By Jennifer LeClaire MacNewsWorld ECT News Network
Apr 3, 2006 12:02 PM PT

The recording industry wants a bigger slice of the digital download pie. Some labels are pushing Apple to change the 99 US cents pricing model it pioneered when it launched iTunes three years ago.

Record Industry Pushes Apple to Raise iTunes Prices

Apple has sold more than 1 billion songs since then, helping labels pad their declining CD sales. More than 350 million digital songs were sold in the U.S. alone last year, according to U.S. SoundScan. That's 1 1/2 times as many as were sold in 2004.

Apple's iTunes has the lion's share of the market -- about 80 percent, according to the company -- with Napster and RealNetworks' Rhapsody among those competing for the remaining share with a subscription-based pricing model.

"I hope that every customer, artist and music company executive takes a moment today to reflect on what we've achieved together during the past three years," said Steve Jobs, Apple's CEO. "Over one billion songs have now been legally purchased and downloaded around the globe, representing a major force against music piracy and the future of music distribution as we move from CDs to the Internet."

Record Labels Reflect

It seems the music companies have done plenty of reflecting. The record labels agreed to Apple's one-price-fits-all model three years ago. However, when Apple's license expires, the labels are expected to push for higher prices, especially for new releases.

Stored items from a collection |

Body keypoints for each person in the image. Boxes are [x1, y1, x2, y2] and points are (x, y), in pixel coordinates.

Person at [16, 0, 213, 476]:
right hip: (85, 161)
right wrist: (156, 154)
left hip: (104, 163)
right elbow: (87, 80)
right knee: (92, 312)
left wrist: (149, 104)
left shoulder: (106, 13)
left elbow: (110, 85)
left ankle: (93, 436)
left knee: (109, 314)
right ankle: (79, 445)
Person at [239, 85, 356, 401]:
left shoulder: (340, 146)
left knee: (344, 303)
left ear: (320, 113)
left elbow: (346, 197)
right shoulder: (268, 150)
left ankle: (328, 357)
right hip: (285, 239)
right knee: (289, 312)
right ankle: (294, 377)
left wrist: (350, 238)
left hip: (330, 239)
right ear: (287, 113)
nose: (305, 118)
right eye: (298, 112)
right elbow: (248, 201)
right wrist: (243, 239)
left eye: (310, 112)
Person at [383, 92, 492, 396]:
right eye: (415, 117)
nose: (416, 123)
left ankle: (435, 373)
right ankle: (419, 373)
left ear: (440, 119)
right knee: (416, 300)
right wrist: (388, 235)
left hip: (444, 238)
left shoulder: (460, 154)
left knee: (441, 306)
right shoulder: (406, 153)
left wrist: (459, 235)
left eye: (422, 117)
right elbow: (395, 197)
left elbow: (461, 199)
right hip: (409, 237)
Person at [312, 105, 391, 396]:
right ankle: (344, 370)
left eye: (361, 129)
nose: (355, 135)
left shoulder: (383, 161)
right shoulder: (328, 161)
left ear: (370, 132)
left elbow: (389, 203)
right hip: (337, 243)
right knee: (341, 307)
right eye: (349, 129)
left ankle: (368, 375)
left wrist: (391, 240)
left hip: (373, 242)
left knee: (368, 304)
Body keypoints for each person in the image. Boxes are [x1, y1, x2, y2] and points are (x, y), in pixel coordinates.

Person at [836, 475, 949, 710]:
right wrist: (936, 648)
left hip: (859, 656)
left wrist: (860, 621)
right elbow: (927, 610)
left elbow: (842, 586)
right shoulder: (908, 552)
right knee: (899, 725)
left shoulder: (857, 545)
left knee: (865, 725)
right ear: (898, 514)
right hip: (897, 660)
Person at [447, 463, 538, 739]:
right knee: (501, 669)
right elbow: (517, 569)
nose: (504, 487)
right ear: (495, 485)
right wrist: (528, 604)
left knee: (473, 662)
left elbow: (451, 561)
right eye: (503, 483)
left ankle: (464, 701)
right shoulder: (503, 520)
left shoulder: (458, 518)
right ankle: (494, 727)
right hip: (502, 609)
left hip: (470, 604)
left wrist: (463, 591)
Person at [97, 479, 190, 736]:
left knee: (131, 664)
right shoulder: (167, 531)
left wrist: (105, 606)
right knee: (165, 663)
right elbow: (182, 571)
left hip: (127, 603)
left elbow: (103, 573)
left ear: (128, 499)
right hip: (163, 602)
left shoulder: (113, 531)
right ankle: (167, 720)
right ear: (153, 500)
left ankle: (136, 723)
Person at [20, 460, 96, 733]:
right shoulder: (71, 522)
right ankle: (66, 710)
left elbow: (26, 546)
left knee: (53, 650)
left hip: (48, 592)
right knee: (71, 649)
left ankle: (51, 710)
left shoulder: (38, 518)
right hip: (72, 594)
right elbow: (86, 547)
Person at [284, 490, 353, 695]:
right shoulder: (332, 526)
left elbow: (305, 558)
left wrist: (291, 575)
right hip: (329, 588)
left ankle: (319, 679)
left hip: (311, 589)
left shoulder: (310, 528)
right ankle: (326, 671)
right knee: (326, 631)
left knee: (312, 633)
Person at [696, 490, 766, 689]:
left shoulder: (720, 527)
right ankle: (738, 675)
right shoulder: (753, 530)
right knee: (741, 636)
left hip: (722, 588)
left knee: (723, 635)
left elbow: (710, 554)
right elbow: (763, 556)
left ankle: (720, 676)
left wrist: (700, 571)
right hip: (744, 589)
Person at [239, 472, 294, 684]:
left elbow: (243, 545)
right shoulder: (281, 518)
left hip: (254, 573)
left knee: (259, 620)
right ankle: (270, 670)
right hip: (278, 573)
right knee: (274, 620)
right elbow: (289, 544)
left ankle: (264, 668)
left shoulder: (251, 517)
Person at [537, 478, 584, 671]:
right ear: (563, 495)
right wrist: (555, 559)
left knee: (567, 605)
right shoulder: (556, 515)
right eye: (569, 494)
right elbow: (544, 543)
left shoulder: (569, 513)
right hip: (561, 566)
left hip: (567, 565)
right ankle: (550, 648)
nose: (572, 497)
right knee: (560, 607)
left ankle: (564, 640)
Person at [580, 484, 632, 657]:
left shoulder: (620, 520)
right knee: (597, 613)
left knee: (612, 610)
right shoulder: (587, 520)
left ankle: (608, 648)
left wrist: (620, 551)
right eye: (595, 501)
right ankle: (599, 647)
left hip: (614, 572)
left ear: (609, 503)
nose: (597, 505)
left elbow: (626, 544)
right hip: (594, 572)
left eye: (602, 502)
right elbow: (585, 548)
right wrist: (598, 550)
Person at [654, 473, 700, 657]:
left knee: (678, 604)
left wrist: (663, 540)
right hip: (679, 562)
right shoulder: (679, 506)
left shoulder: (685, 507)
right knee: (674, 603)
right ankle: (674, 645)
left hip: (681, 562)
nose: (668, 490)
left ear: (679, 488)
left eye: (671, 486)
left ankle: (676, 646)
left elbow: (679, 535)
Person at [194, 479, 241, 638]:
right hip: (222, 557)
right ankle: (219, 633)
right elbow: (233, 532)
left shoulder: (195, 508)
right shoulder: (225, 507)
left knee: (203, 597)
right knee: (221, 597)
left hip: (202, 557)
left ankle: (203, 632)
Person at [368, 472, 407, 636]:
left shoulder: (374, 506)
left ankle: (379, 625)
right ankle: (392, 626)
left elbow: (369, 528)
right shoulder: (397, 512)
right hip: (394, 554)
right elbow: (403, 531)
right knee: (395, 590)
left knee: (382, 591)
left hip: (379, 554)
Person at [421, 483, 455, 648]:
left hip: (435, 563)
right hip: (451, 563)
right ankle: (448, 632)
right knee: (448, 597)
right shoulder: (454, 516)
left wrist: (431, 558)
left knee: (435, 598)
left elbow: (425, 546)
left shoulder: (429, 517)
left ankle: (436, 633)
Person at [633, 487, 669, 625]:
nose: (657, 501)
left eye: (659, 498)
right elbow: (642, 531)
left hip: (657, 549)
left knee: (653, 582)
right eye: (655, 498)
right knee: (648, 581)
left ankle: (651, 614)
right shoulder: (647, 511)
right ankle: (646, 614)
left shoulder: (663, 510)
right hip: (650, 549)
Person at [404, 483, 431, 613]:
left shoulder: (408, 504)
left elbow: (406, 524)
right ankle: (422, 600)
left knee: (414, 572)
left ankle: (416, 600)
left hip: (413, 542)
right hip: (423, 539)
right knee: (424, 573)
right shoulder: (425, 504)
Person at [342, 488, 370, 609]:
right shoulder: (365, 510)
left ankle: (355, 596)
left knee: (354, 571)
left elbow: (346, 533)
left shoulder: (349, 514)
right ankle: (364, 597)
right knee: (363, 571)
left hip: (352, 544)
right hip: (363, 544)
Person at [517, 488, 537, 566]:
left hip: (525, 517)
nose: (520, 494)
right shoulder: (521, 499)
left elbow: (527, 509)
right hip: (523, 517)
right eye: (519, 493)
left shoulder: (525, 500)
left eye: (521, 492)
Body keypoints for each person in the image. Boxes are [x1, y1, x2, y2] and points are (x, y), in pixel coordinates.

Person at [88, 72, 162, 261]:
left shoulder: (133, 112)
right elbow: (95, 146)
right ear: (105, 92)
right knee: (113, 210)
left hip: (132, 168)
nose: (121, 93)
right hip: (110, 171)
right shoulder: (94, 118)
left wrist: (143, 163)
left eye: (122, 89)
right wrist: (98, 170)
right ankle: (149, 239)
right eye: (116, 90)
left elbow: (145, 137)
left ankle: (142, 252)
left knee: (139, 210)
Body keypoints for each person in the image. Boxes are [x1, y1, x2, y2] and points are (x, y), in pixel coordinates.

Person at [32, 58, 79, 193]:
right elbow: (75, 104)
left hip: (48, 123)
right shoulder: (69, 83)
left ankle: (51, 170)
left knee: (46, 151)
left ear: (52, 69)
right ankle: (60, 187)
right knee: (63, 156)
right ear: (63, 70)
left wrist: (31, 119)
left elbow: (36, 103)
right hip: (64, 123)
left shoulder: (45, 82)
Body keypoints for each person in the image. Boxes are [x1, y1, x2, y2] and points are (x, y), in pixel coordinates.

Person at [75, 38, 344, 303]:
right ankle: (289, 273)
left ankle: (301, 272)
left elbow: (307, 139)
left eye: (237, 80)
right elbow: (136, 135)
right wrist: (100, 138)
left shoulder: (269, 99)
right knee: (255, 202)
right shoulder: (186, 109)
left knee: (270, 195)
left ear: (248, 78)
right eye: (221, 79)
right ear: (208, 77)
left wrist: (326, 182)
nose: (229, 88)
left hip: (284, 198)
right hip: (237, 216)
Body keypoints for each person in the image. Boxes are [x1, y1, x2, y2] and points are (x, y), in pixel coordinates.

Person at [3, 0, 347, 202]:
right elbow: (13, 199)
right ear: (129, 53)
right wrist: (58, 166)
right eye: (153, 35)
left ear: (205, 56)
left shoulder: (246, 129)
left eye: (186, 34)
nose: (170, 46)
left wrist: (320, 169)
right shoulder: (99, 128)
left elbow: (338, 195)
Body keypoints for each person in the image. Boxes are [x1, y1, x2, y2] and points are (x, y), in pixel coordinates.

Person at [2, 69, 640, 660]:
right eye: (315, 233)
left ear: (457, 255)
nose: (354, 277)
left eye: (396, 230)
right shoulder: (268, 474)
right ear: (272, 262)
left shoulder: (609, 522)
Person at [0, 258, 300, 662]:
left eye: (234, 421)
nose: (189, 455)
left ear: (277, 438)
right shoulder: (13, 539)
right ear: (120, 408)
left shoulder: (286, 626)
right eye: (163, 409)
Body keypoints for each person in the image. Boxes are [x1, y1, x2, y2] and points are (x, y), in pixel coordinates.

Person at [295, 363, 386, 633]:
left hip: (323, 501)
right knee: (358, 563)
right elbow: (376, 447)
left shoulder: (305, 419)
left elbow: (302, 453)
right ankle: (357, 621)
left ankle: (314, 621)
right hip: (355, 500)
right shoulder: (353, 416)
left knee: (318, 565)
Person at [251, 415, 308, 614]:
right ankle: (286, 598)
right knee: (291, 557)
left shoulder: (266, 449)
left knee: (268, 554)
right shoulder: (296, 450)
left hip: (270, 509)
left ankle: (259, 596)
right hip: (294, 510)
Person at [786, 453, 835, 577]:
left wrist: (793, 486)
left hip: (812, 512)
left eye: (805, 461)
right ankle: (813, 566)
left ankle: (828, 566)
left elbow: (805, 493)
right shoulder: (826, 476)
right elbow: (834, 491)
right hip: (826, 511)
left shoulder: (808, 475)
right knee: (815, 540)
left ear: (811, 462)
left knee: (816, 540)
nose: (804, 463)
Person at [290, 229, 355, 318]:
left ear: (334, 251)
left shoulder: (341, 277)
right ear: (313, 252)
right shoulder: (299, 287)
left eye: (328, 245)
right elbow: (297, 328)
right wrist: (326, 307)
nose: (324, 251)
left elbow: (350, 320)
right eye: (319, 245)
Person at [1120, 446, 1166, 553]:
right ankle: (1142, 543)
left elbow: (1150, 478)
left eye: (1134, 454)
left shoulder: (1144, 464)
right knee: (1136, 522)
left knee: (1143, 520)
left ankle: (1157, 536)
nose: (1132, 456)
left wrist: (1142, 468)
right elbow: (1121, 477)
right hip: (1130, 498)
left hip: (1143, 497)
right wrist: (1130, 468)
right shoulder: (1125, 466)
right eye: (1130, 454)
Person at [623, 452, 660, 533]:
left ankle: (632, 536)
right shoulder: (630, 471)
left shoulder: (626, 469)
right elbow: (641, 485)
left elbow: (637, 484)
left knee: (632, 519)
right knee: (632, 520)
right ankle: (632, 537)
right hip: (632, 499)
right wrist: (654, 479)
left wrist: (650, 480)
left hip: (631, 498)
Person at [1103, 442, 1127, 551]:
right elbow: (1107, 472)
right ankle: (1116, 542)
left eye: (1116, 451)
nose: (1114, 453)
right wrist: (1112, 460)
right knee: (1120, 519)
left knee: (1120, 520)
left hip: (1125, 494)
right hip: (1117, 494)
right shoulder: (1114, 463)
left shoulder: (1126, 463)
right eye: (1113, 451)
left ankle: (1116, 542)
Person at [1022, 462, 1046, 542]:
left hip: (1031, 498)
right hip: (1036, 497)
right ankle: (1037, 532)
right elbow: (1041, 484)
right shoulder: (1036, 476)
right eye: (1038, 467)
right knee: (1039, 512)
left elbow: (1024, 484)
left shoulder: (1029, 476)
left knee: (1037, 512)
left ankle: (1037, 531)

DESCRIPTION OF THE TASK | Can you write the next few paragraphs of the news article on record labels pushing Apple to raise iTunes prices, starting after its final sentence?

RESULT BELOW |
Apple was not immediately available for comment on its licensing deals. Recording Industry Association of America (RIAA) spokesperson Amanda Hunter did not return calls seeking comment on the issue.

Record labels, though, have spoken out publicly in the past. Warner Music Group CEO Edgar Bronfman Jr. last fall suggested that Apple should not have a one-price-fits-all strategy. An emboldened Bronfman even suggested that Apple should give the labels a cut of iPod sales. Meanwhile, EMI Group CEO Alain Levy lobbied for higher prices for best-selling bands and discounts for lesser-known artists.

At the Core of the Issue

Record labels make about 70 cents per download, and that's more profit than they make selling CDs, according to Jobs. "So if they want to raise the prices, it just means they're getting a little greedy," Jobs said at the Apple Expo in Paris in September.

The recording industry's response reeks of "greed and ingratitude," agreed Envisioneering Group Director Richard Doherty.

"I would ask any of those labels to show a balance sheet that reveals what the artists have gotten of that money," Doherty told MacNewsWorld. "I would challenge the studios to open their balance sheets and show where they are losing money on this."

A Return to Illegal Downloading?

If there is anything in relation to digital downloads that concerns RIAA more than pricing, it's piracy. The association continues its push anti-piracy efforts around the globe. The question is, would raising download prices spur a movement back to illegal downloads? Or are consumers willing to pay more?

"The general feeling from our consumer interviews is that the market can't tolerate -- or need it have to -- a 100 percent premium, or even a 60 percent premium. The fact is, Apple Computer makes less money on the downloads than any of the labels it is dealing with, and even less than some of the credit card clearing companies," Doherty said. "If digital download costs are going up, the recording industry must be using a different Internet than the rest of us."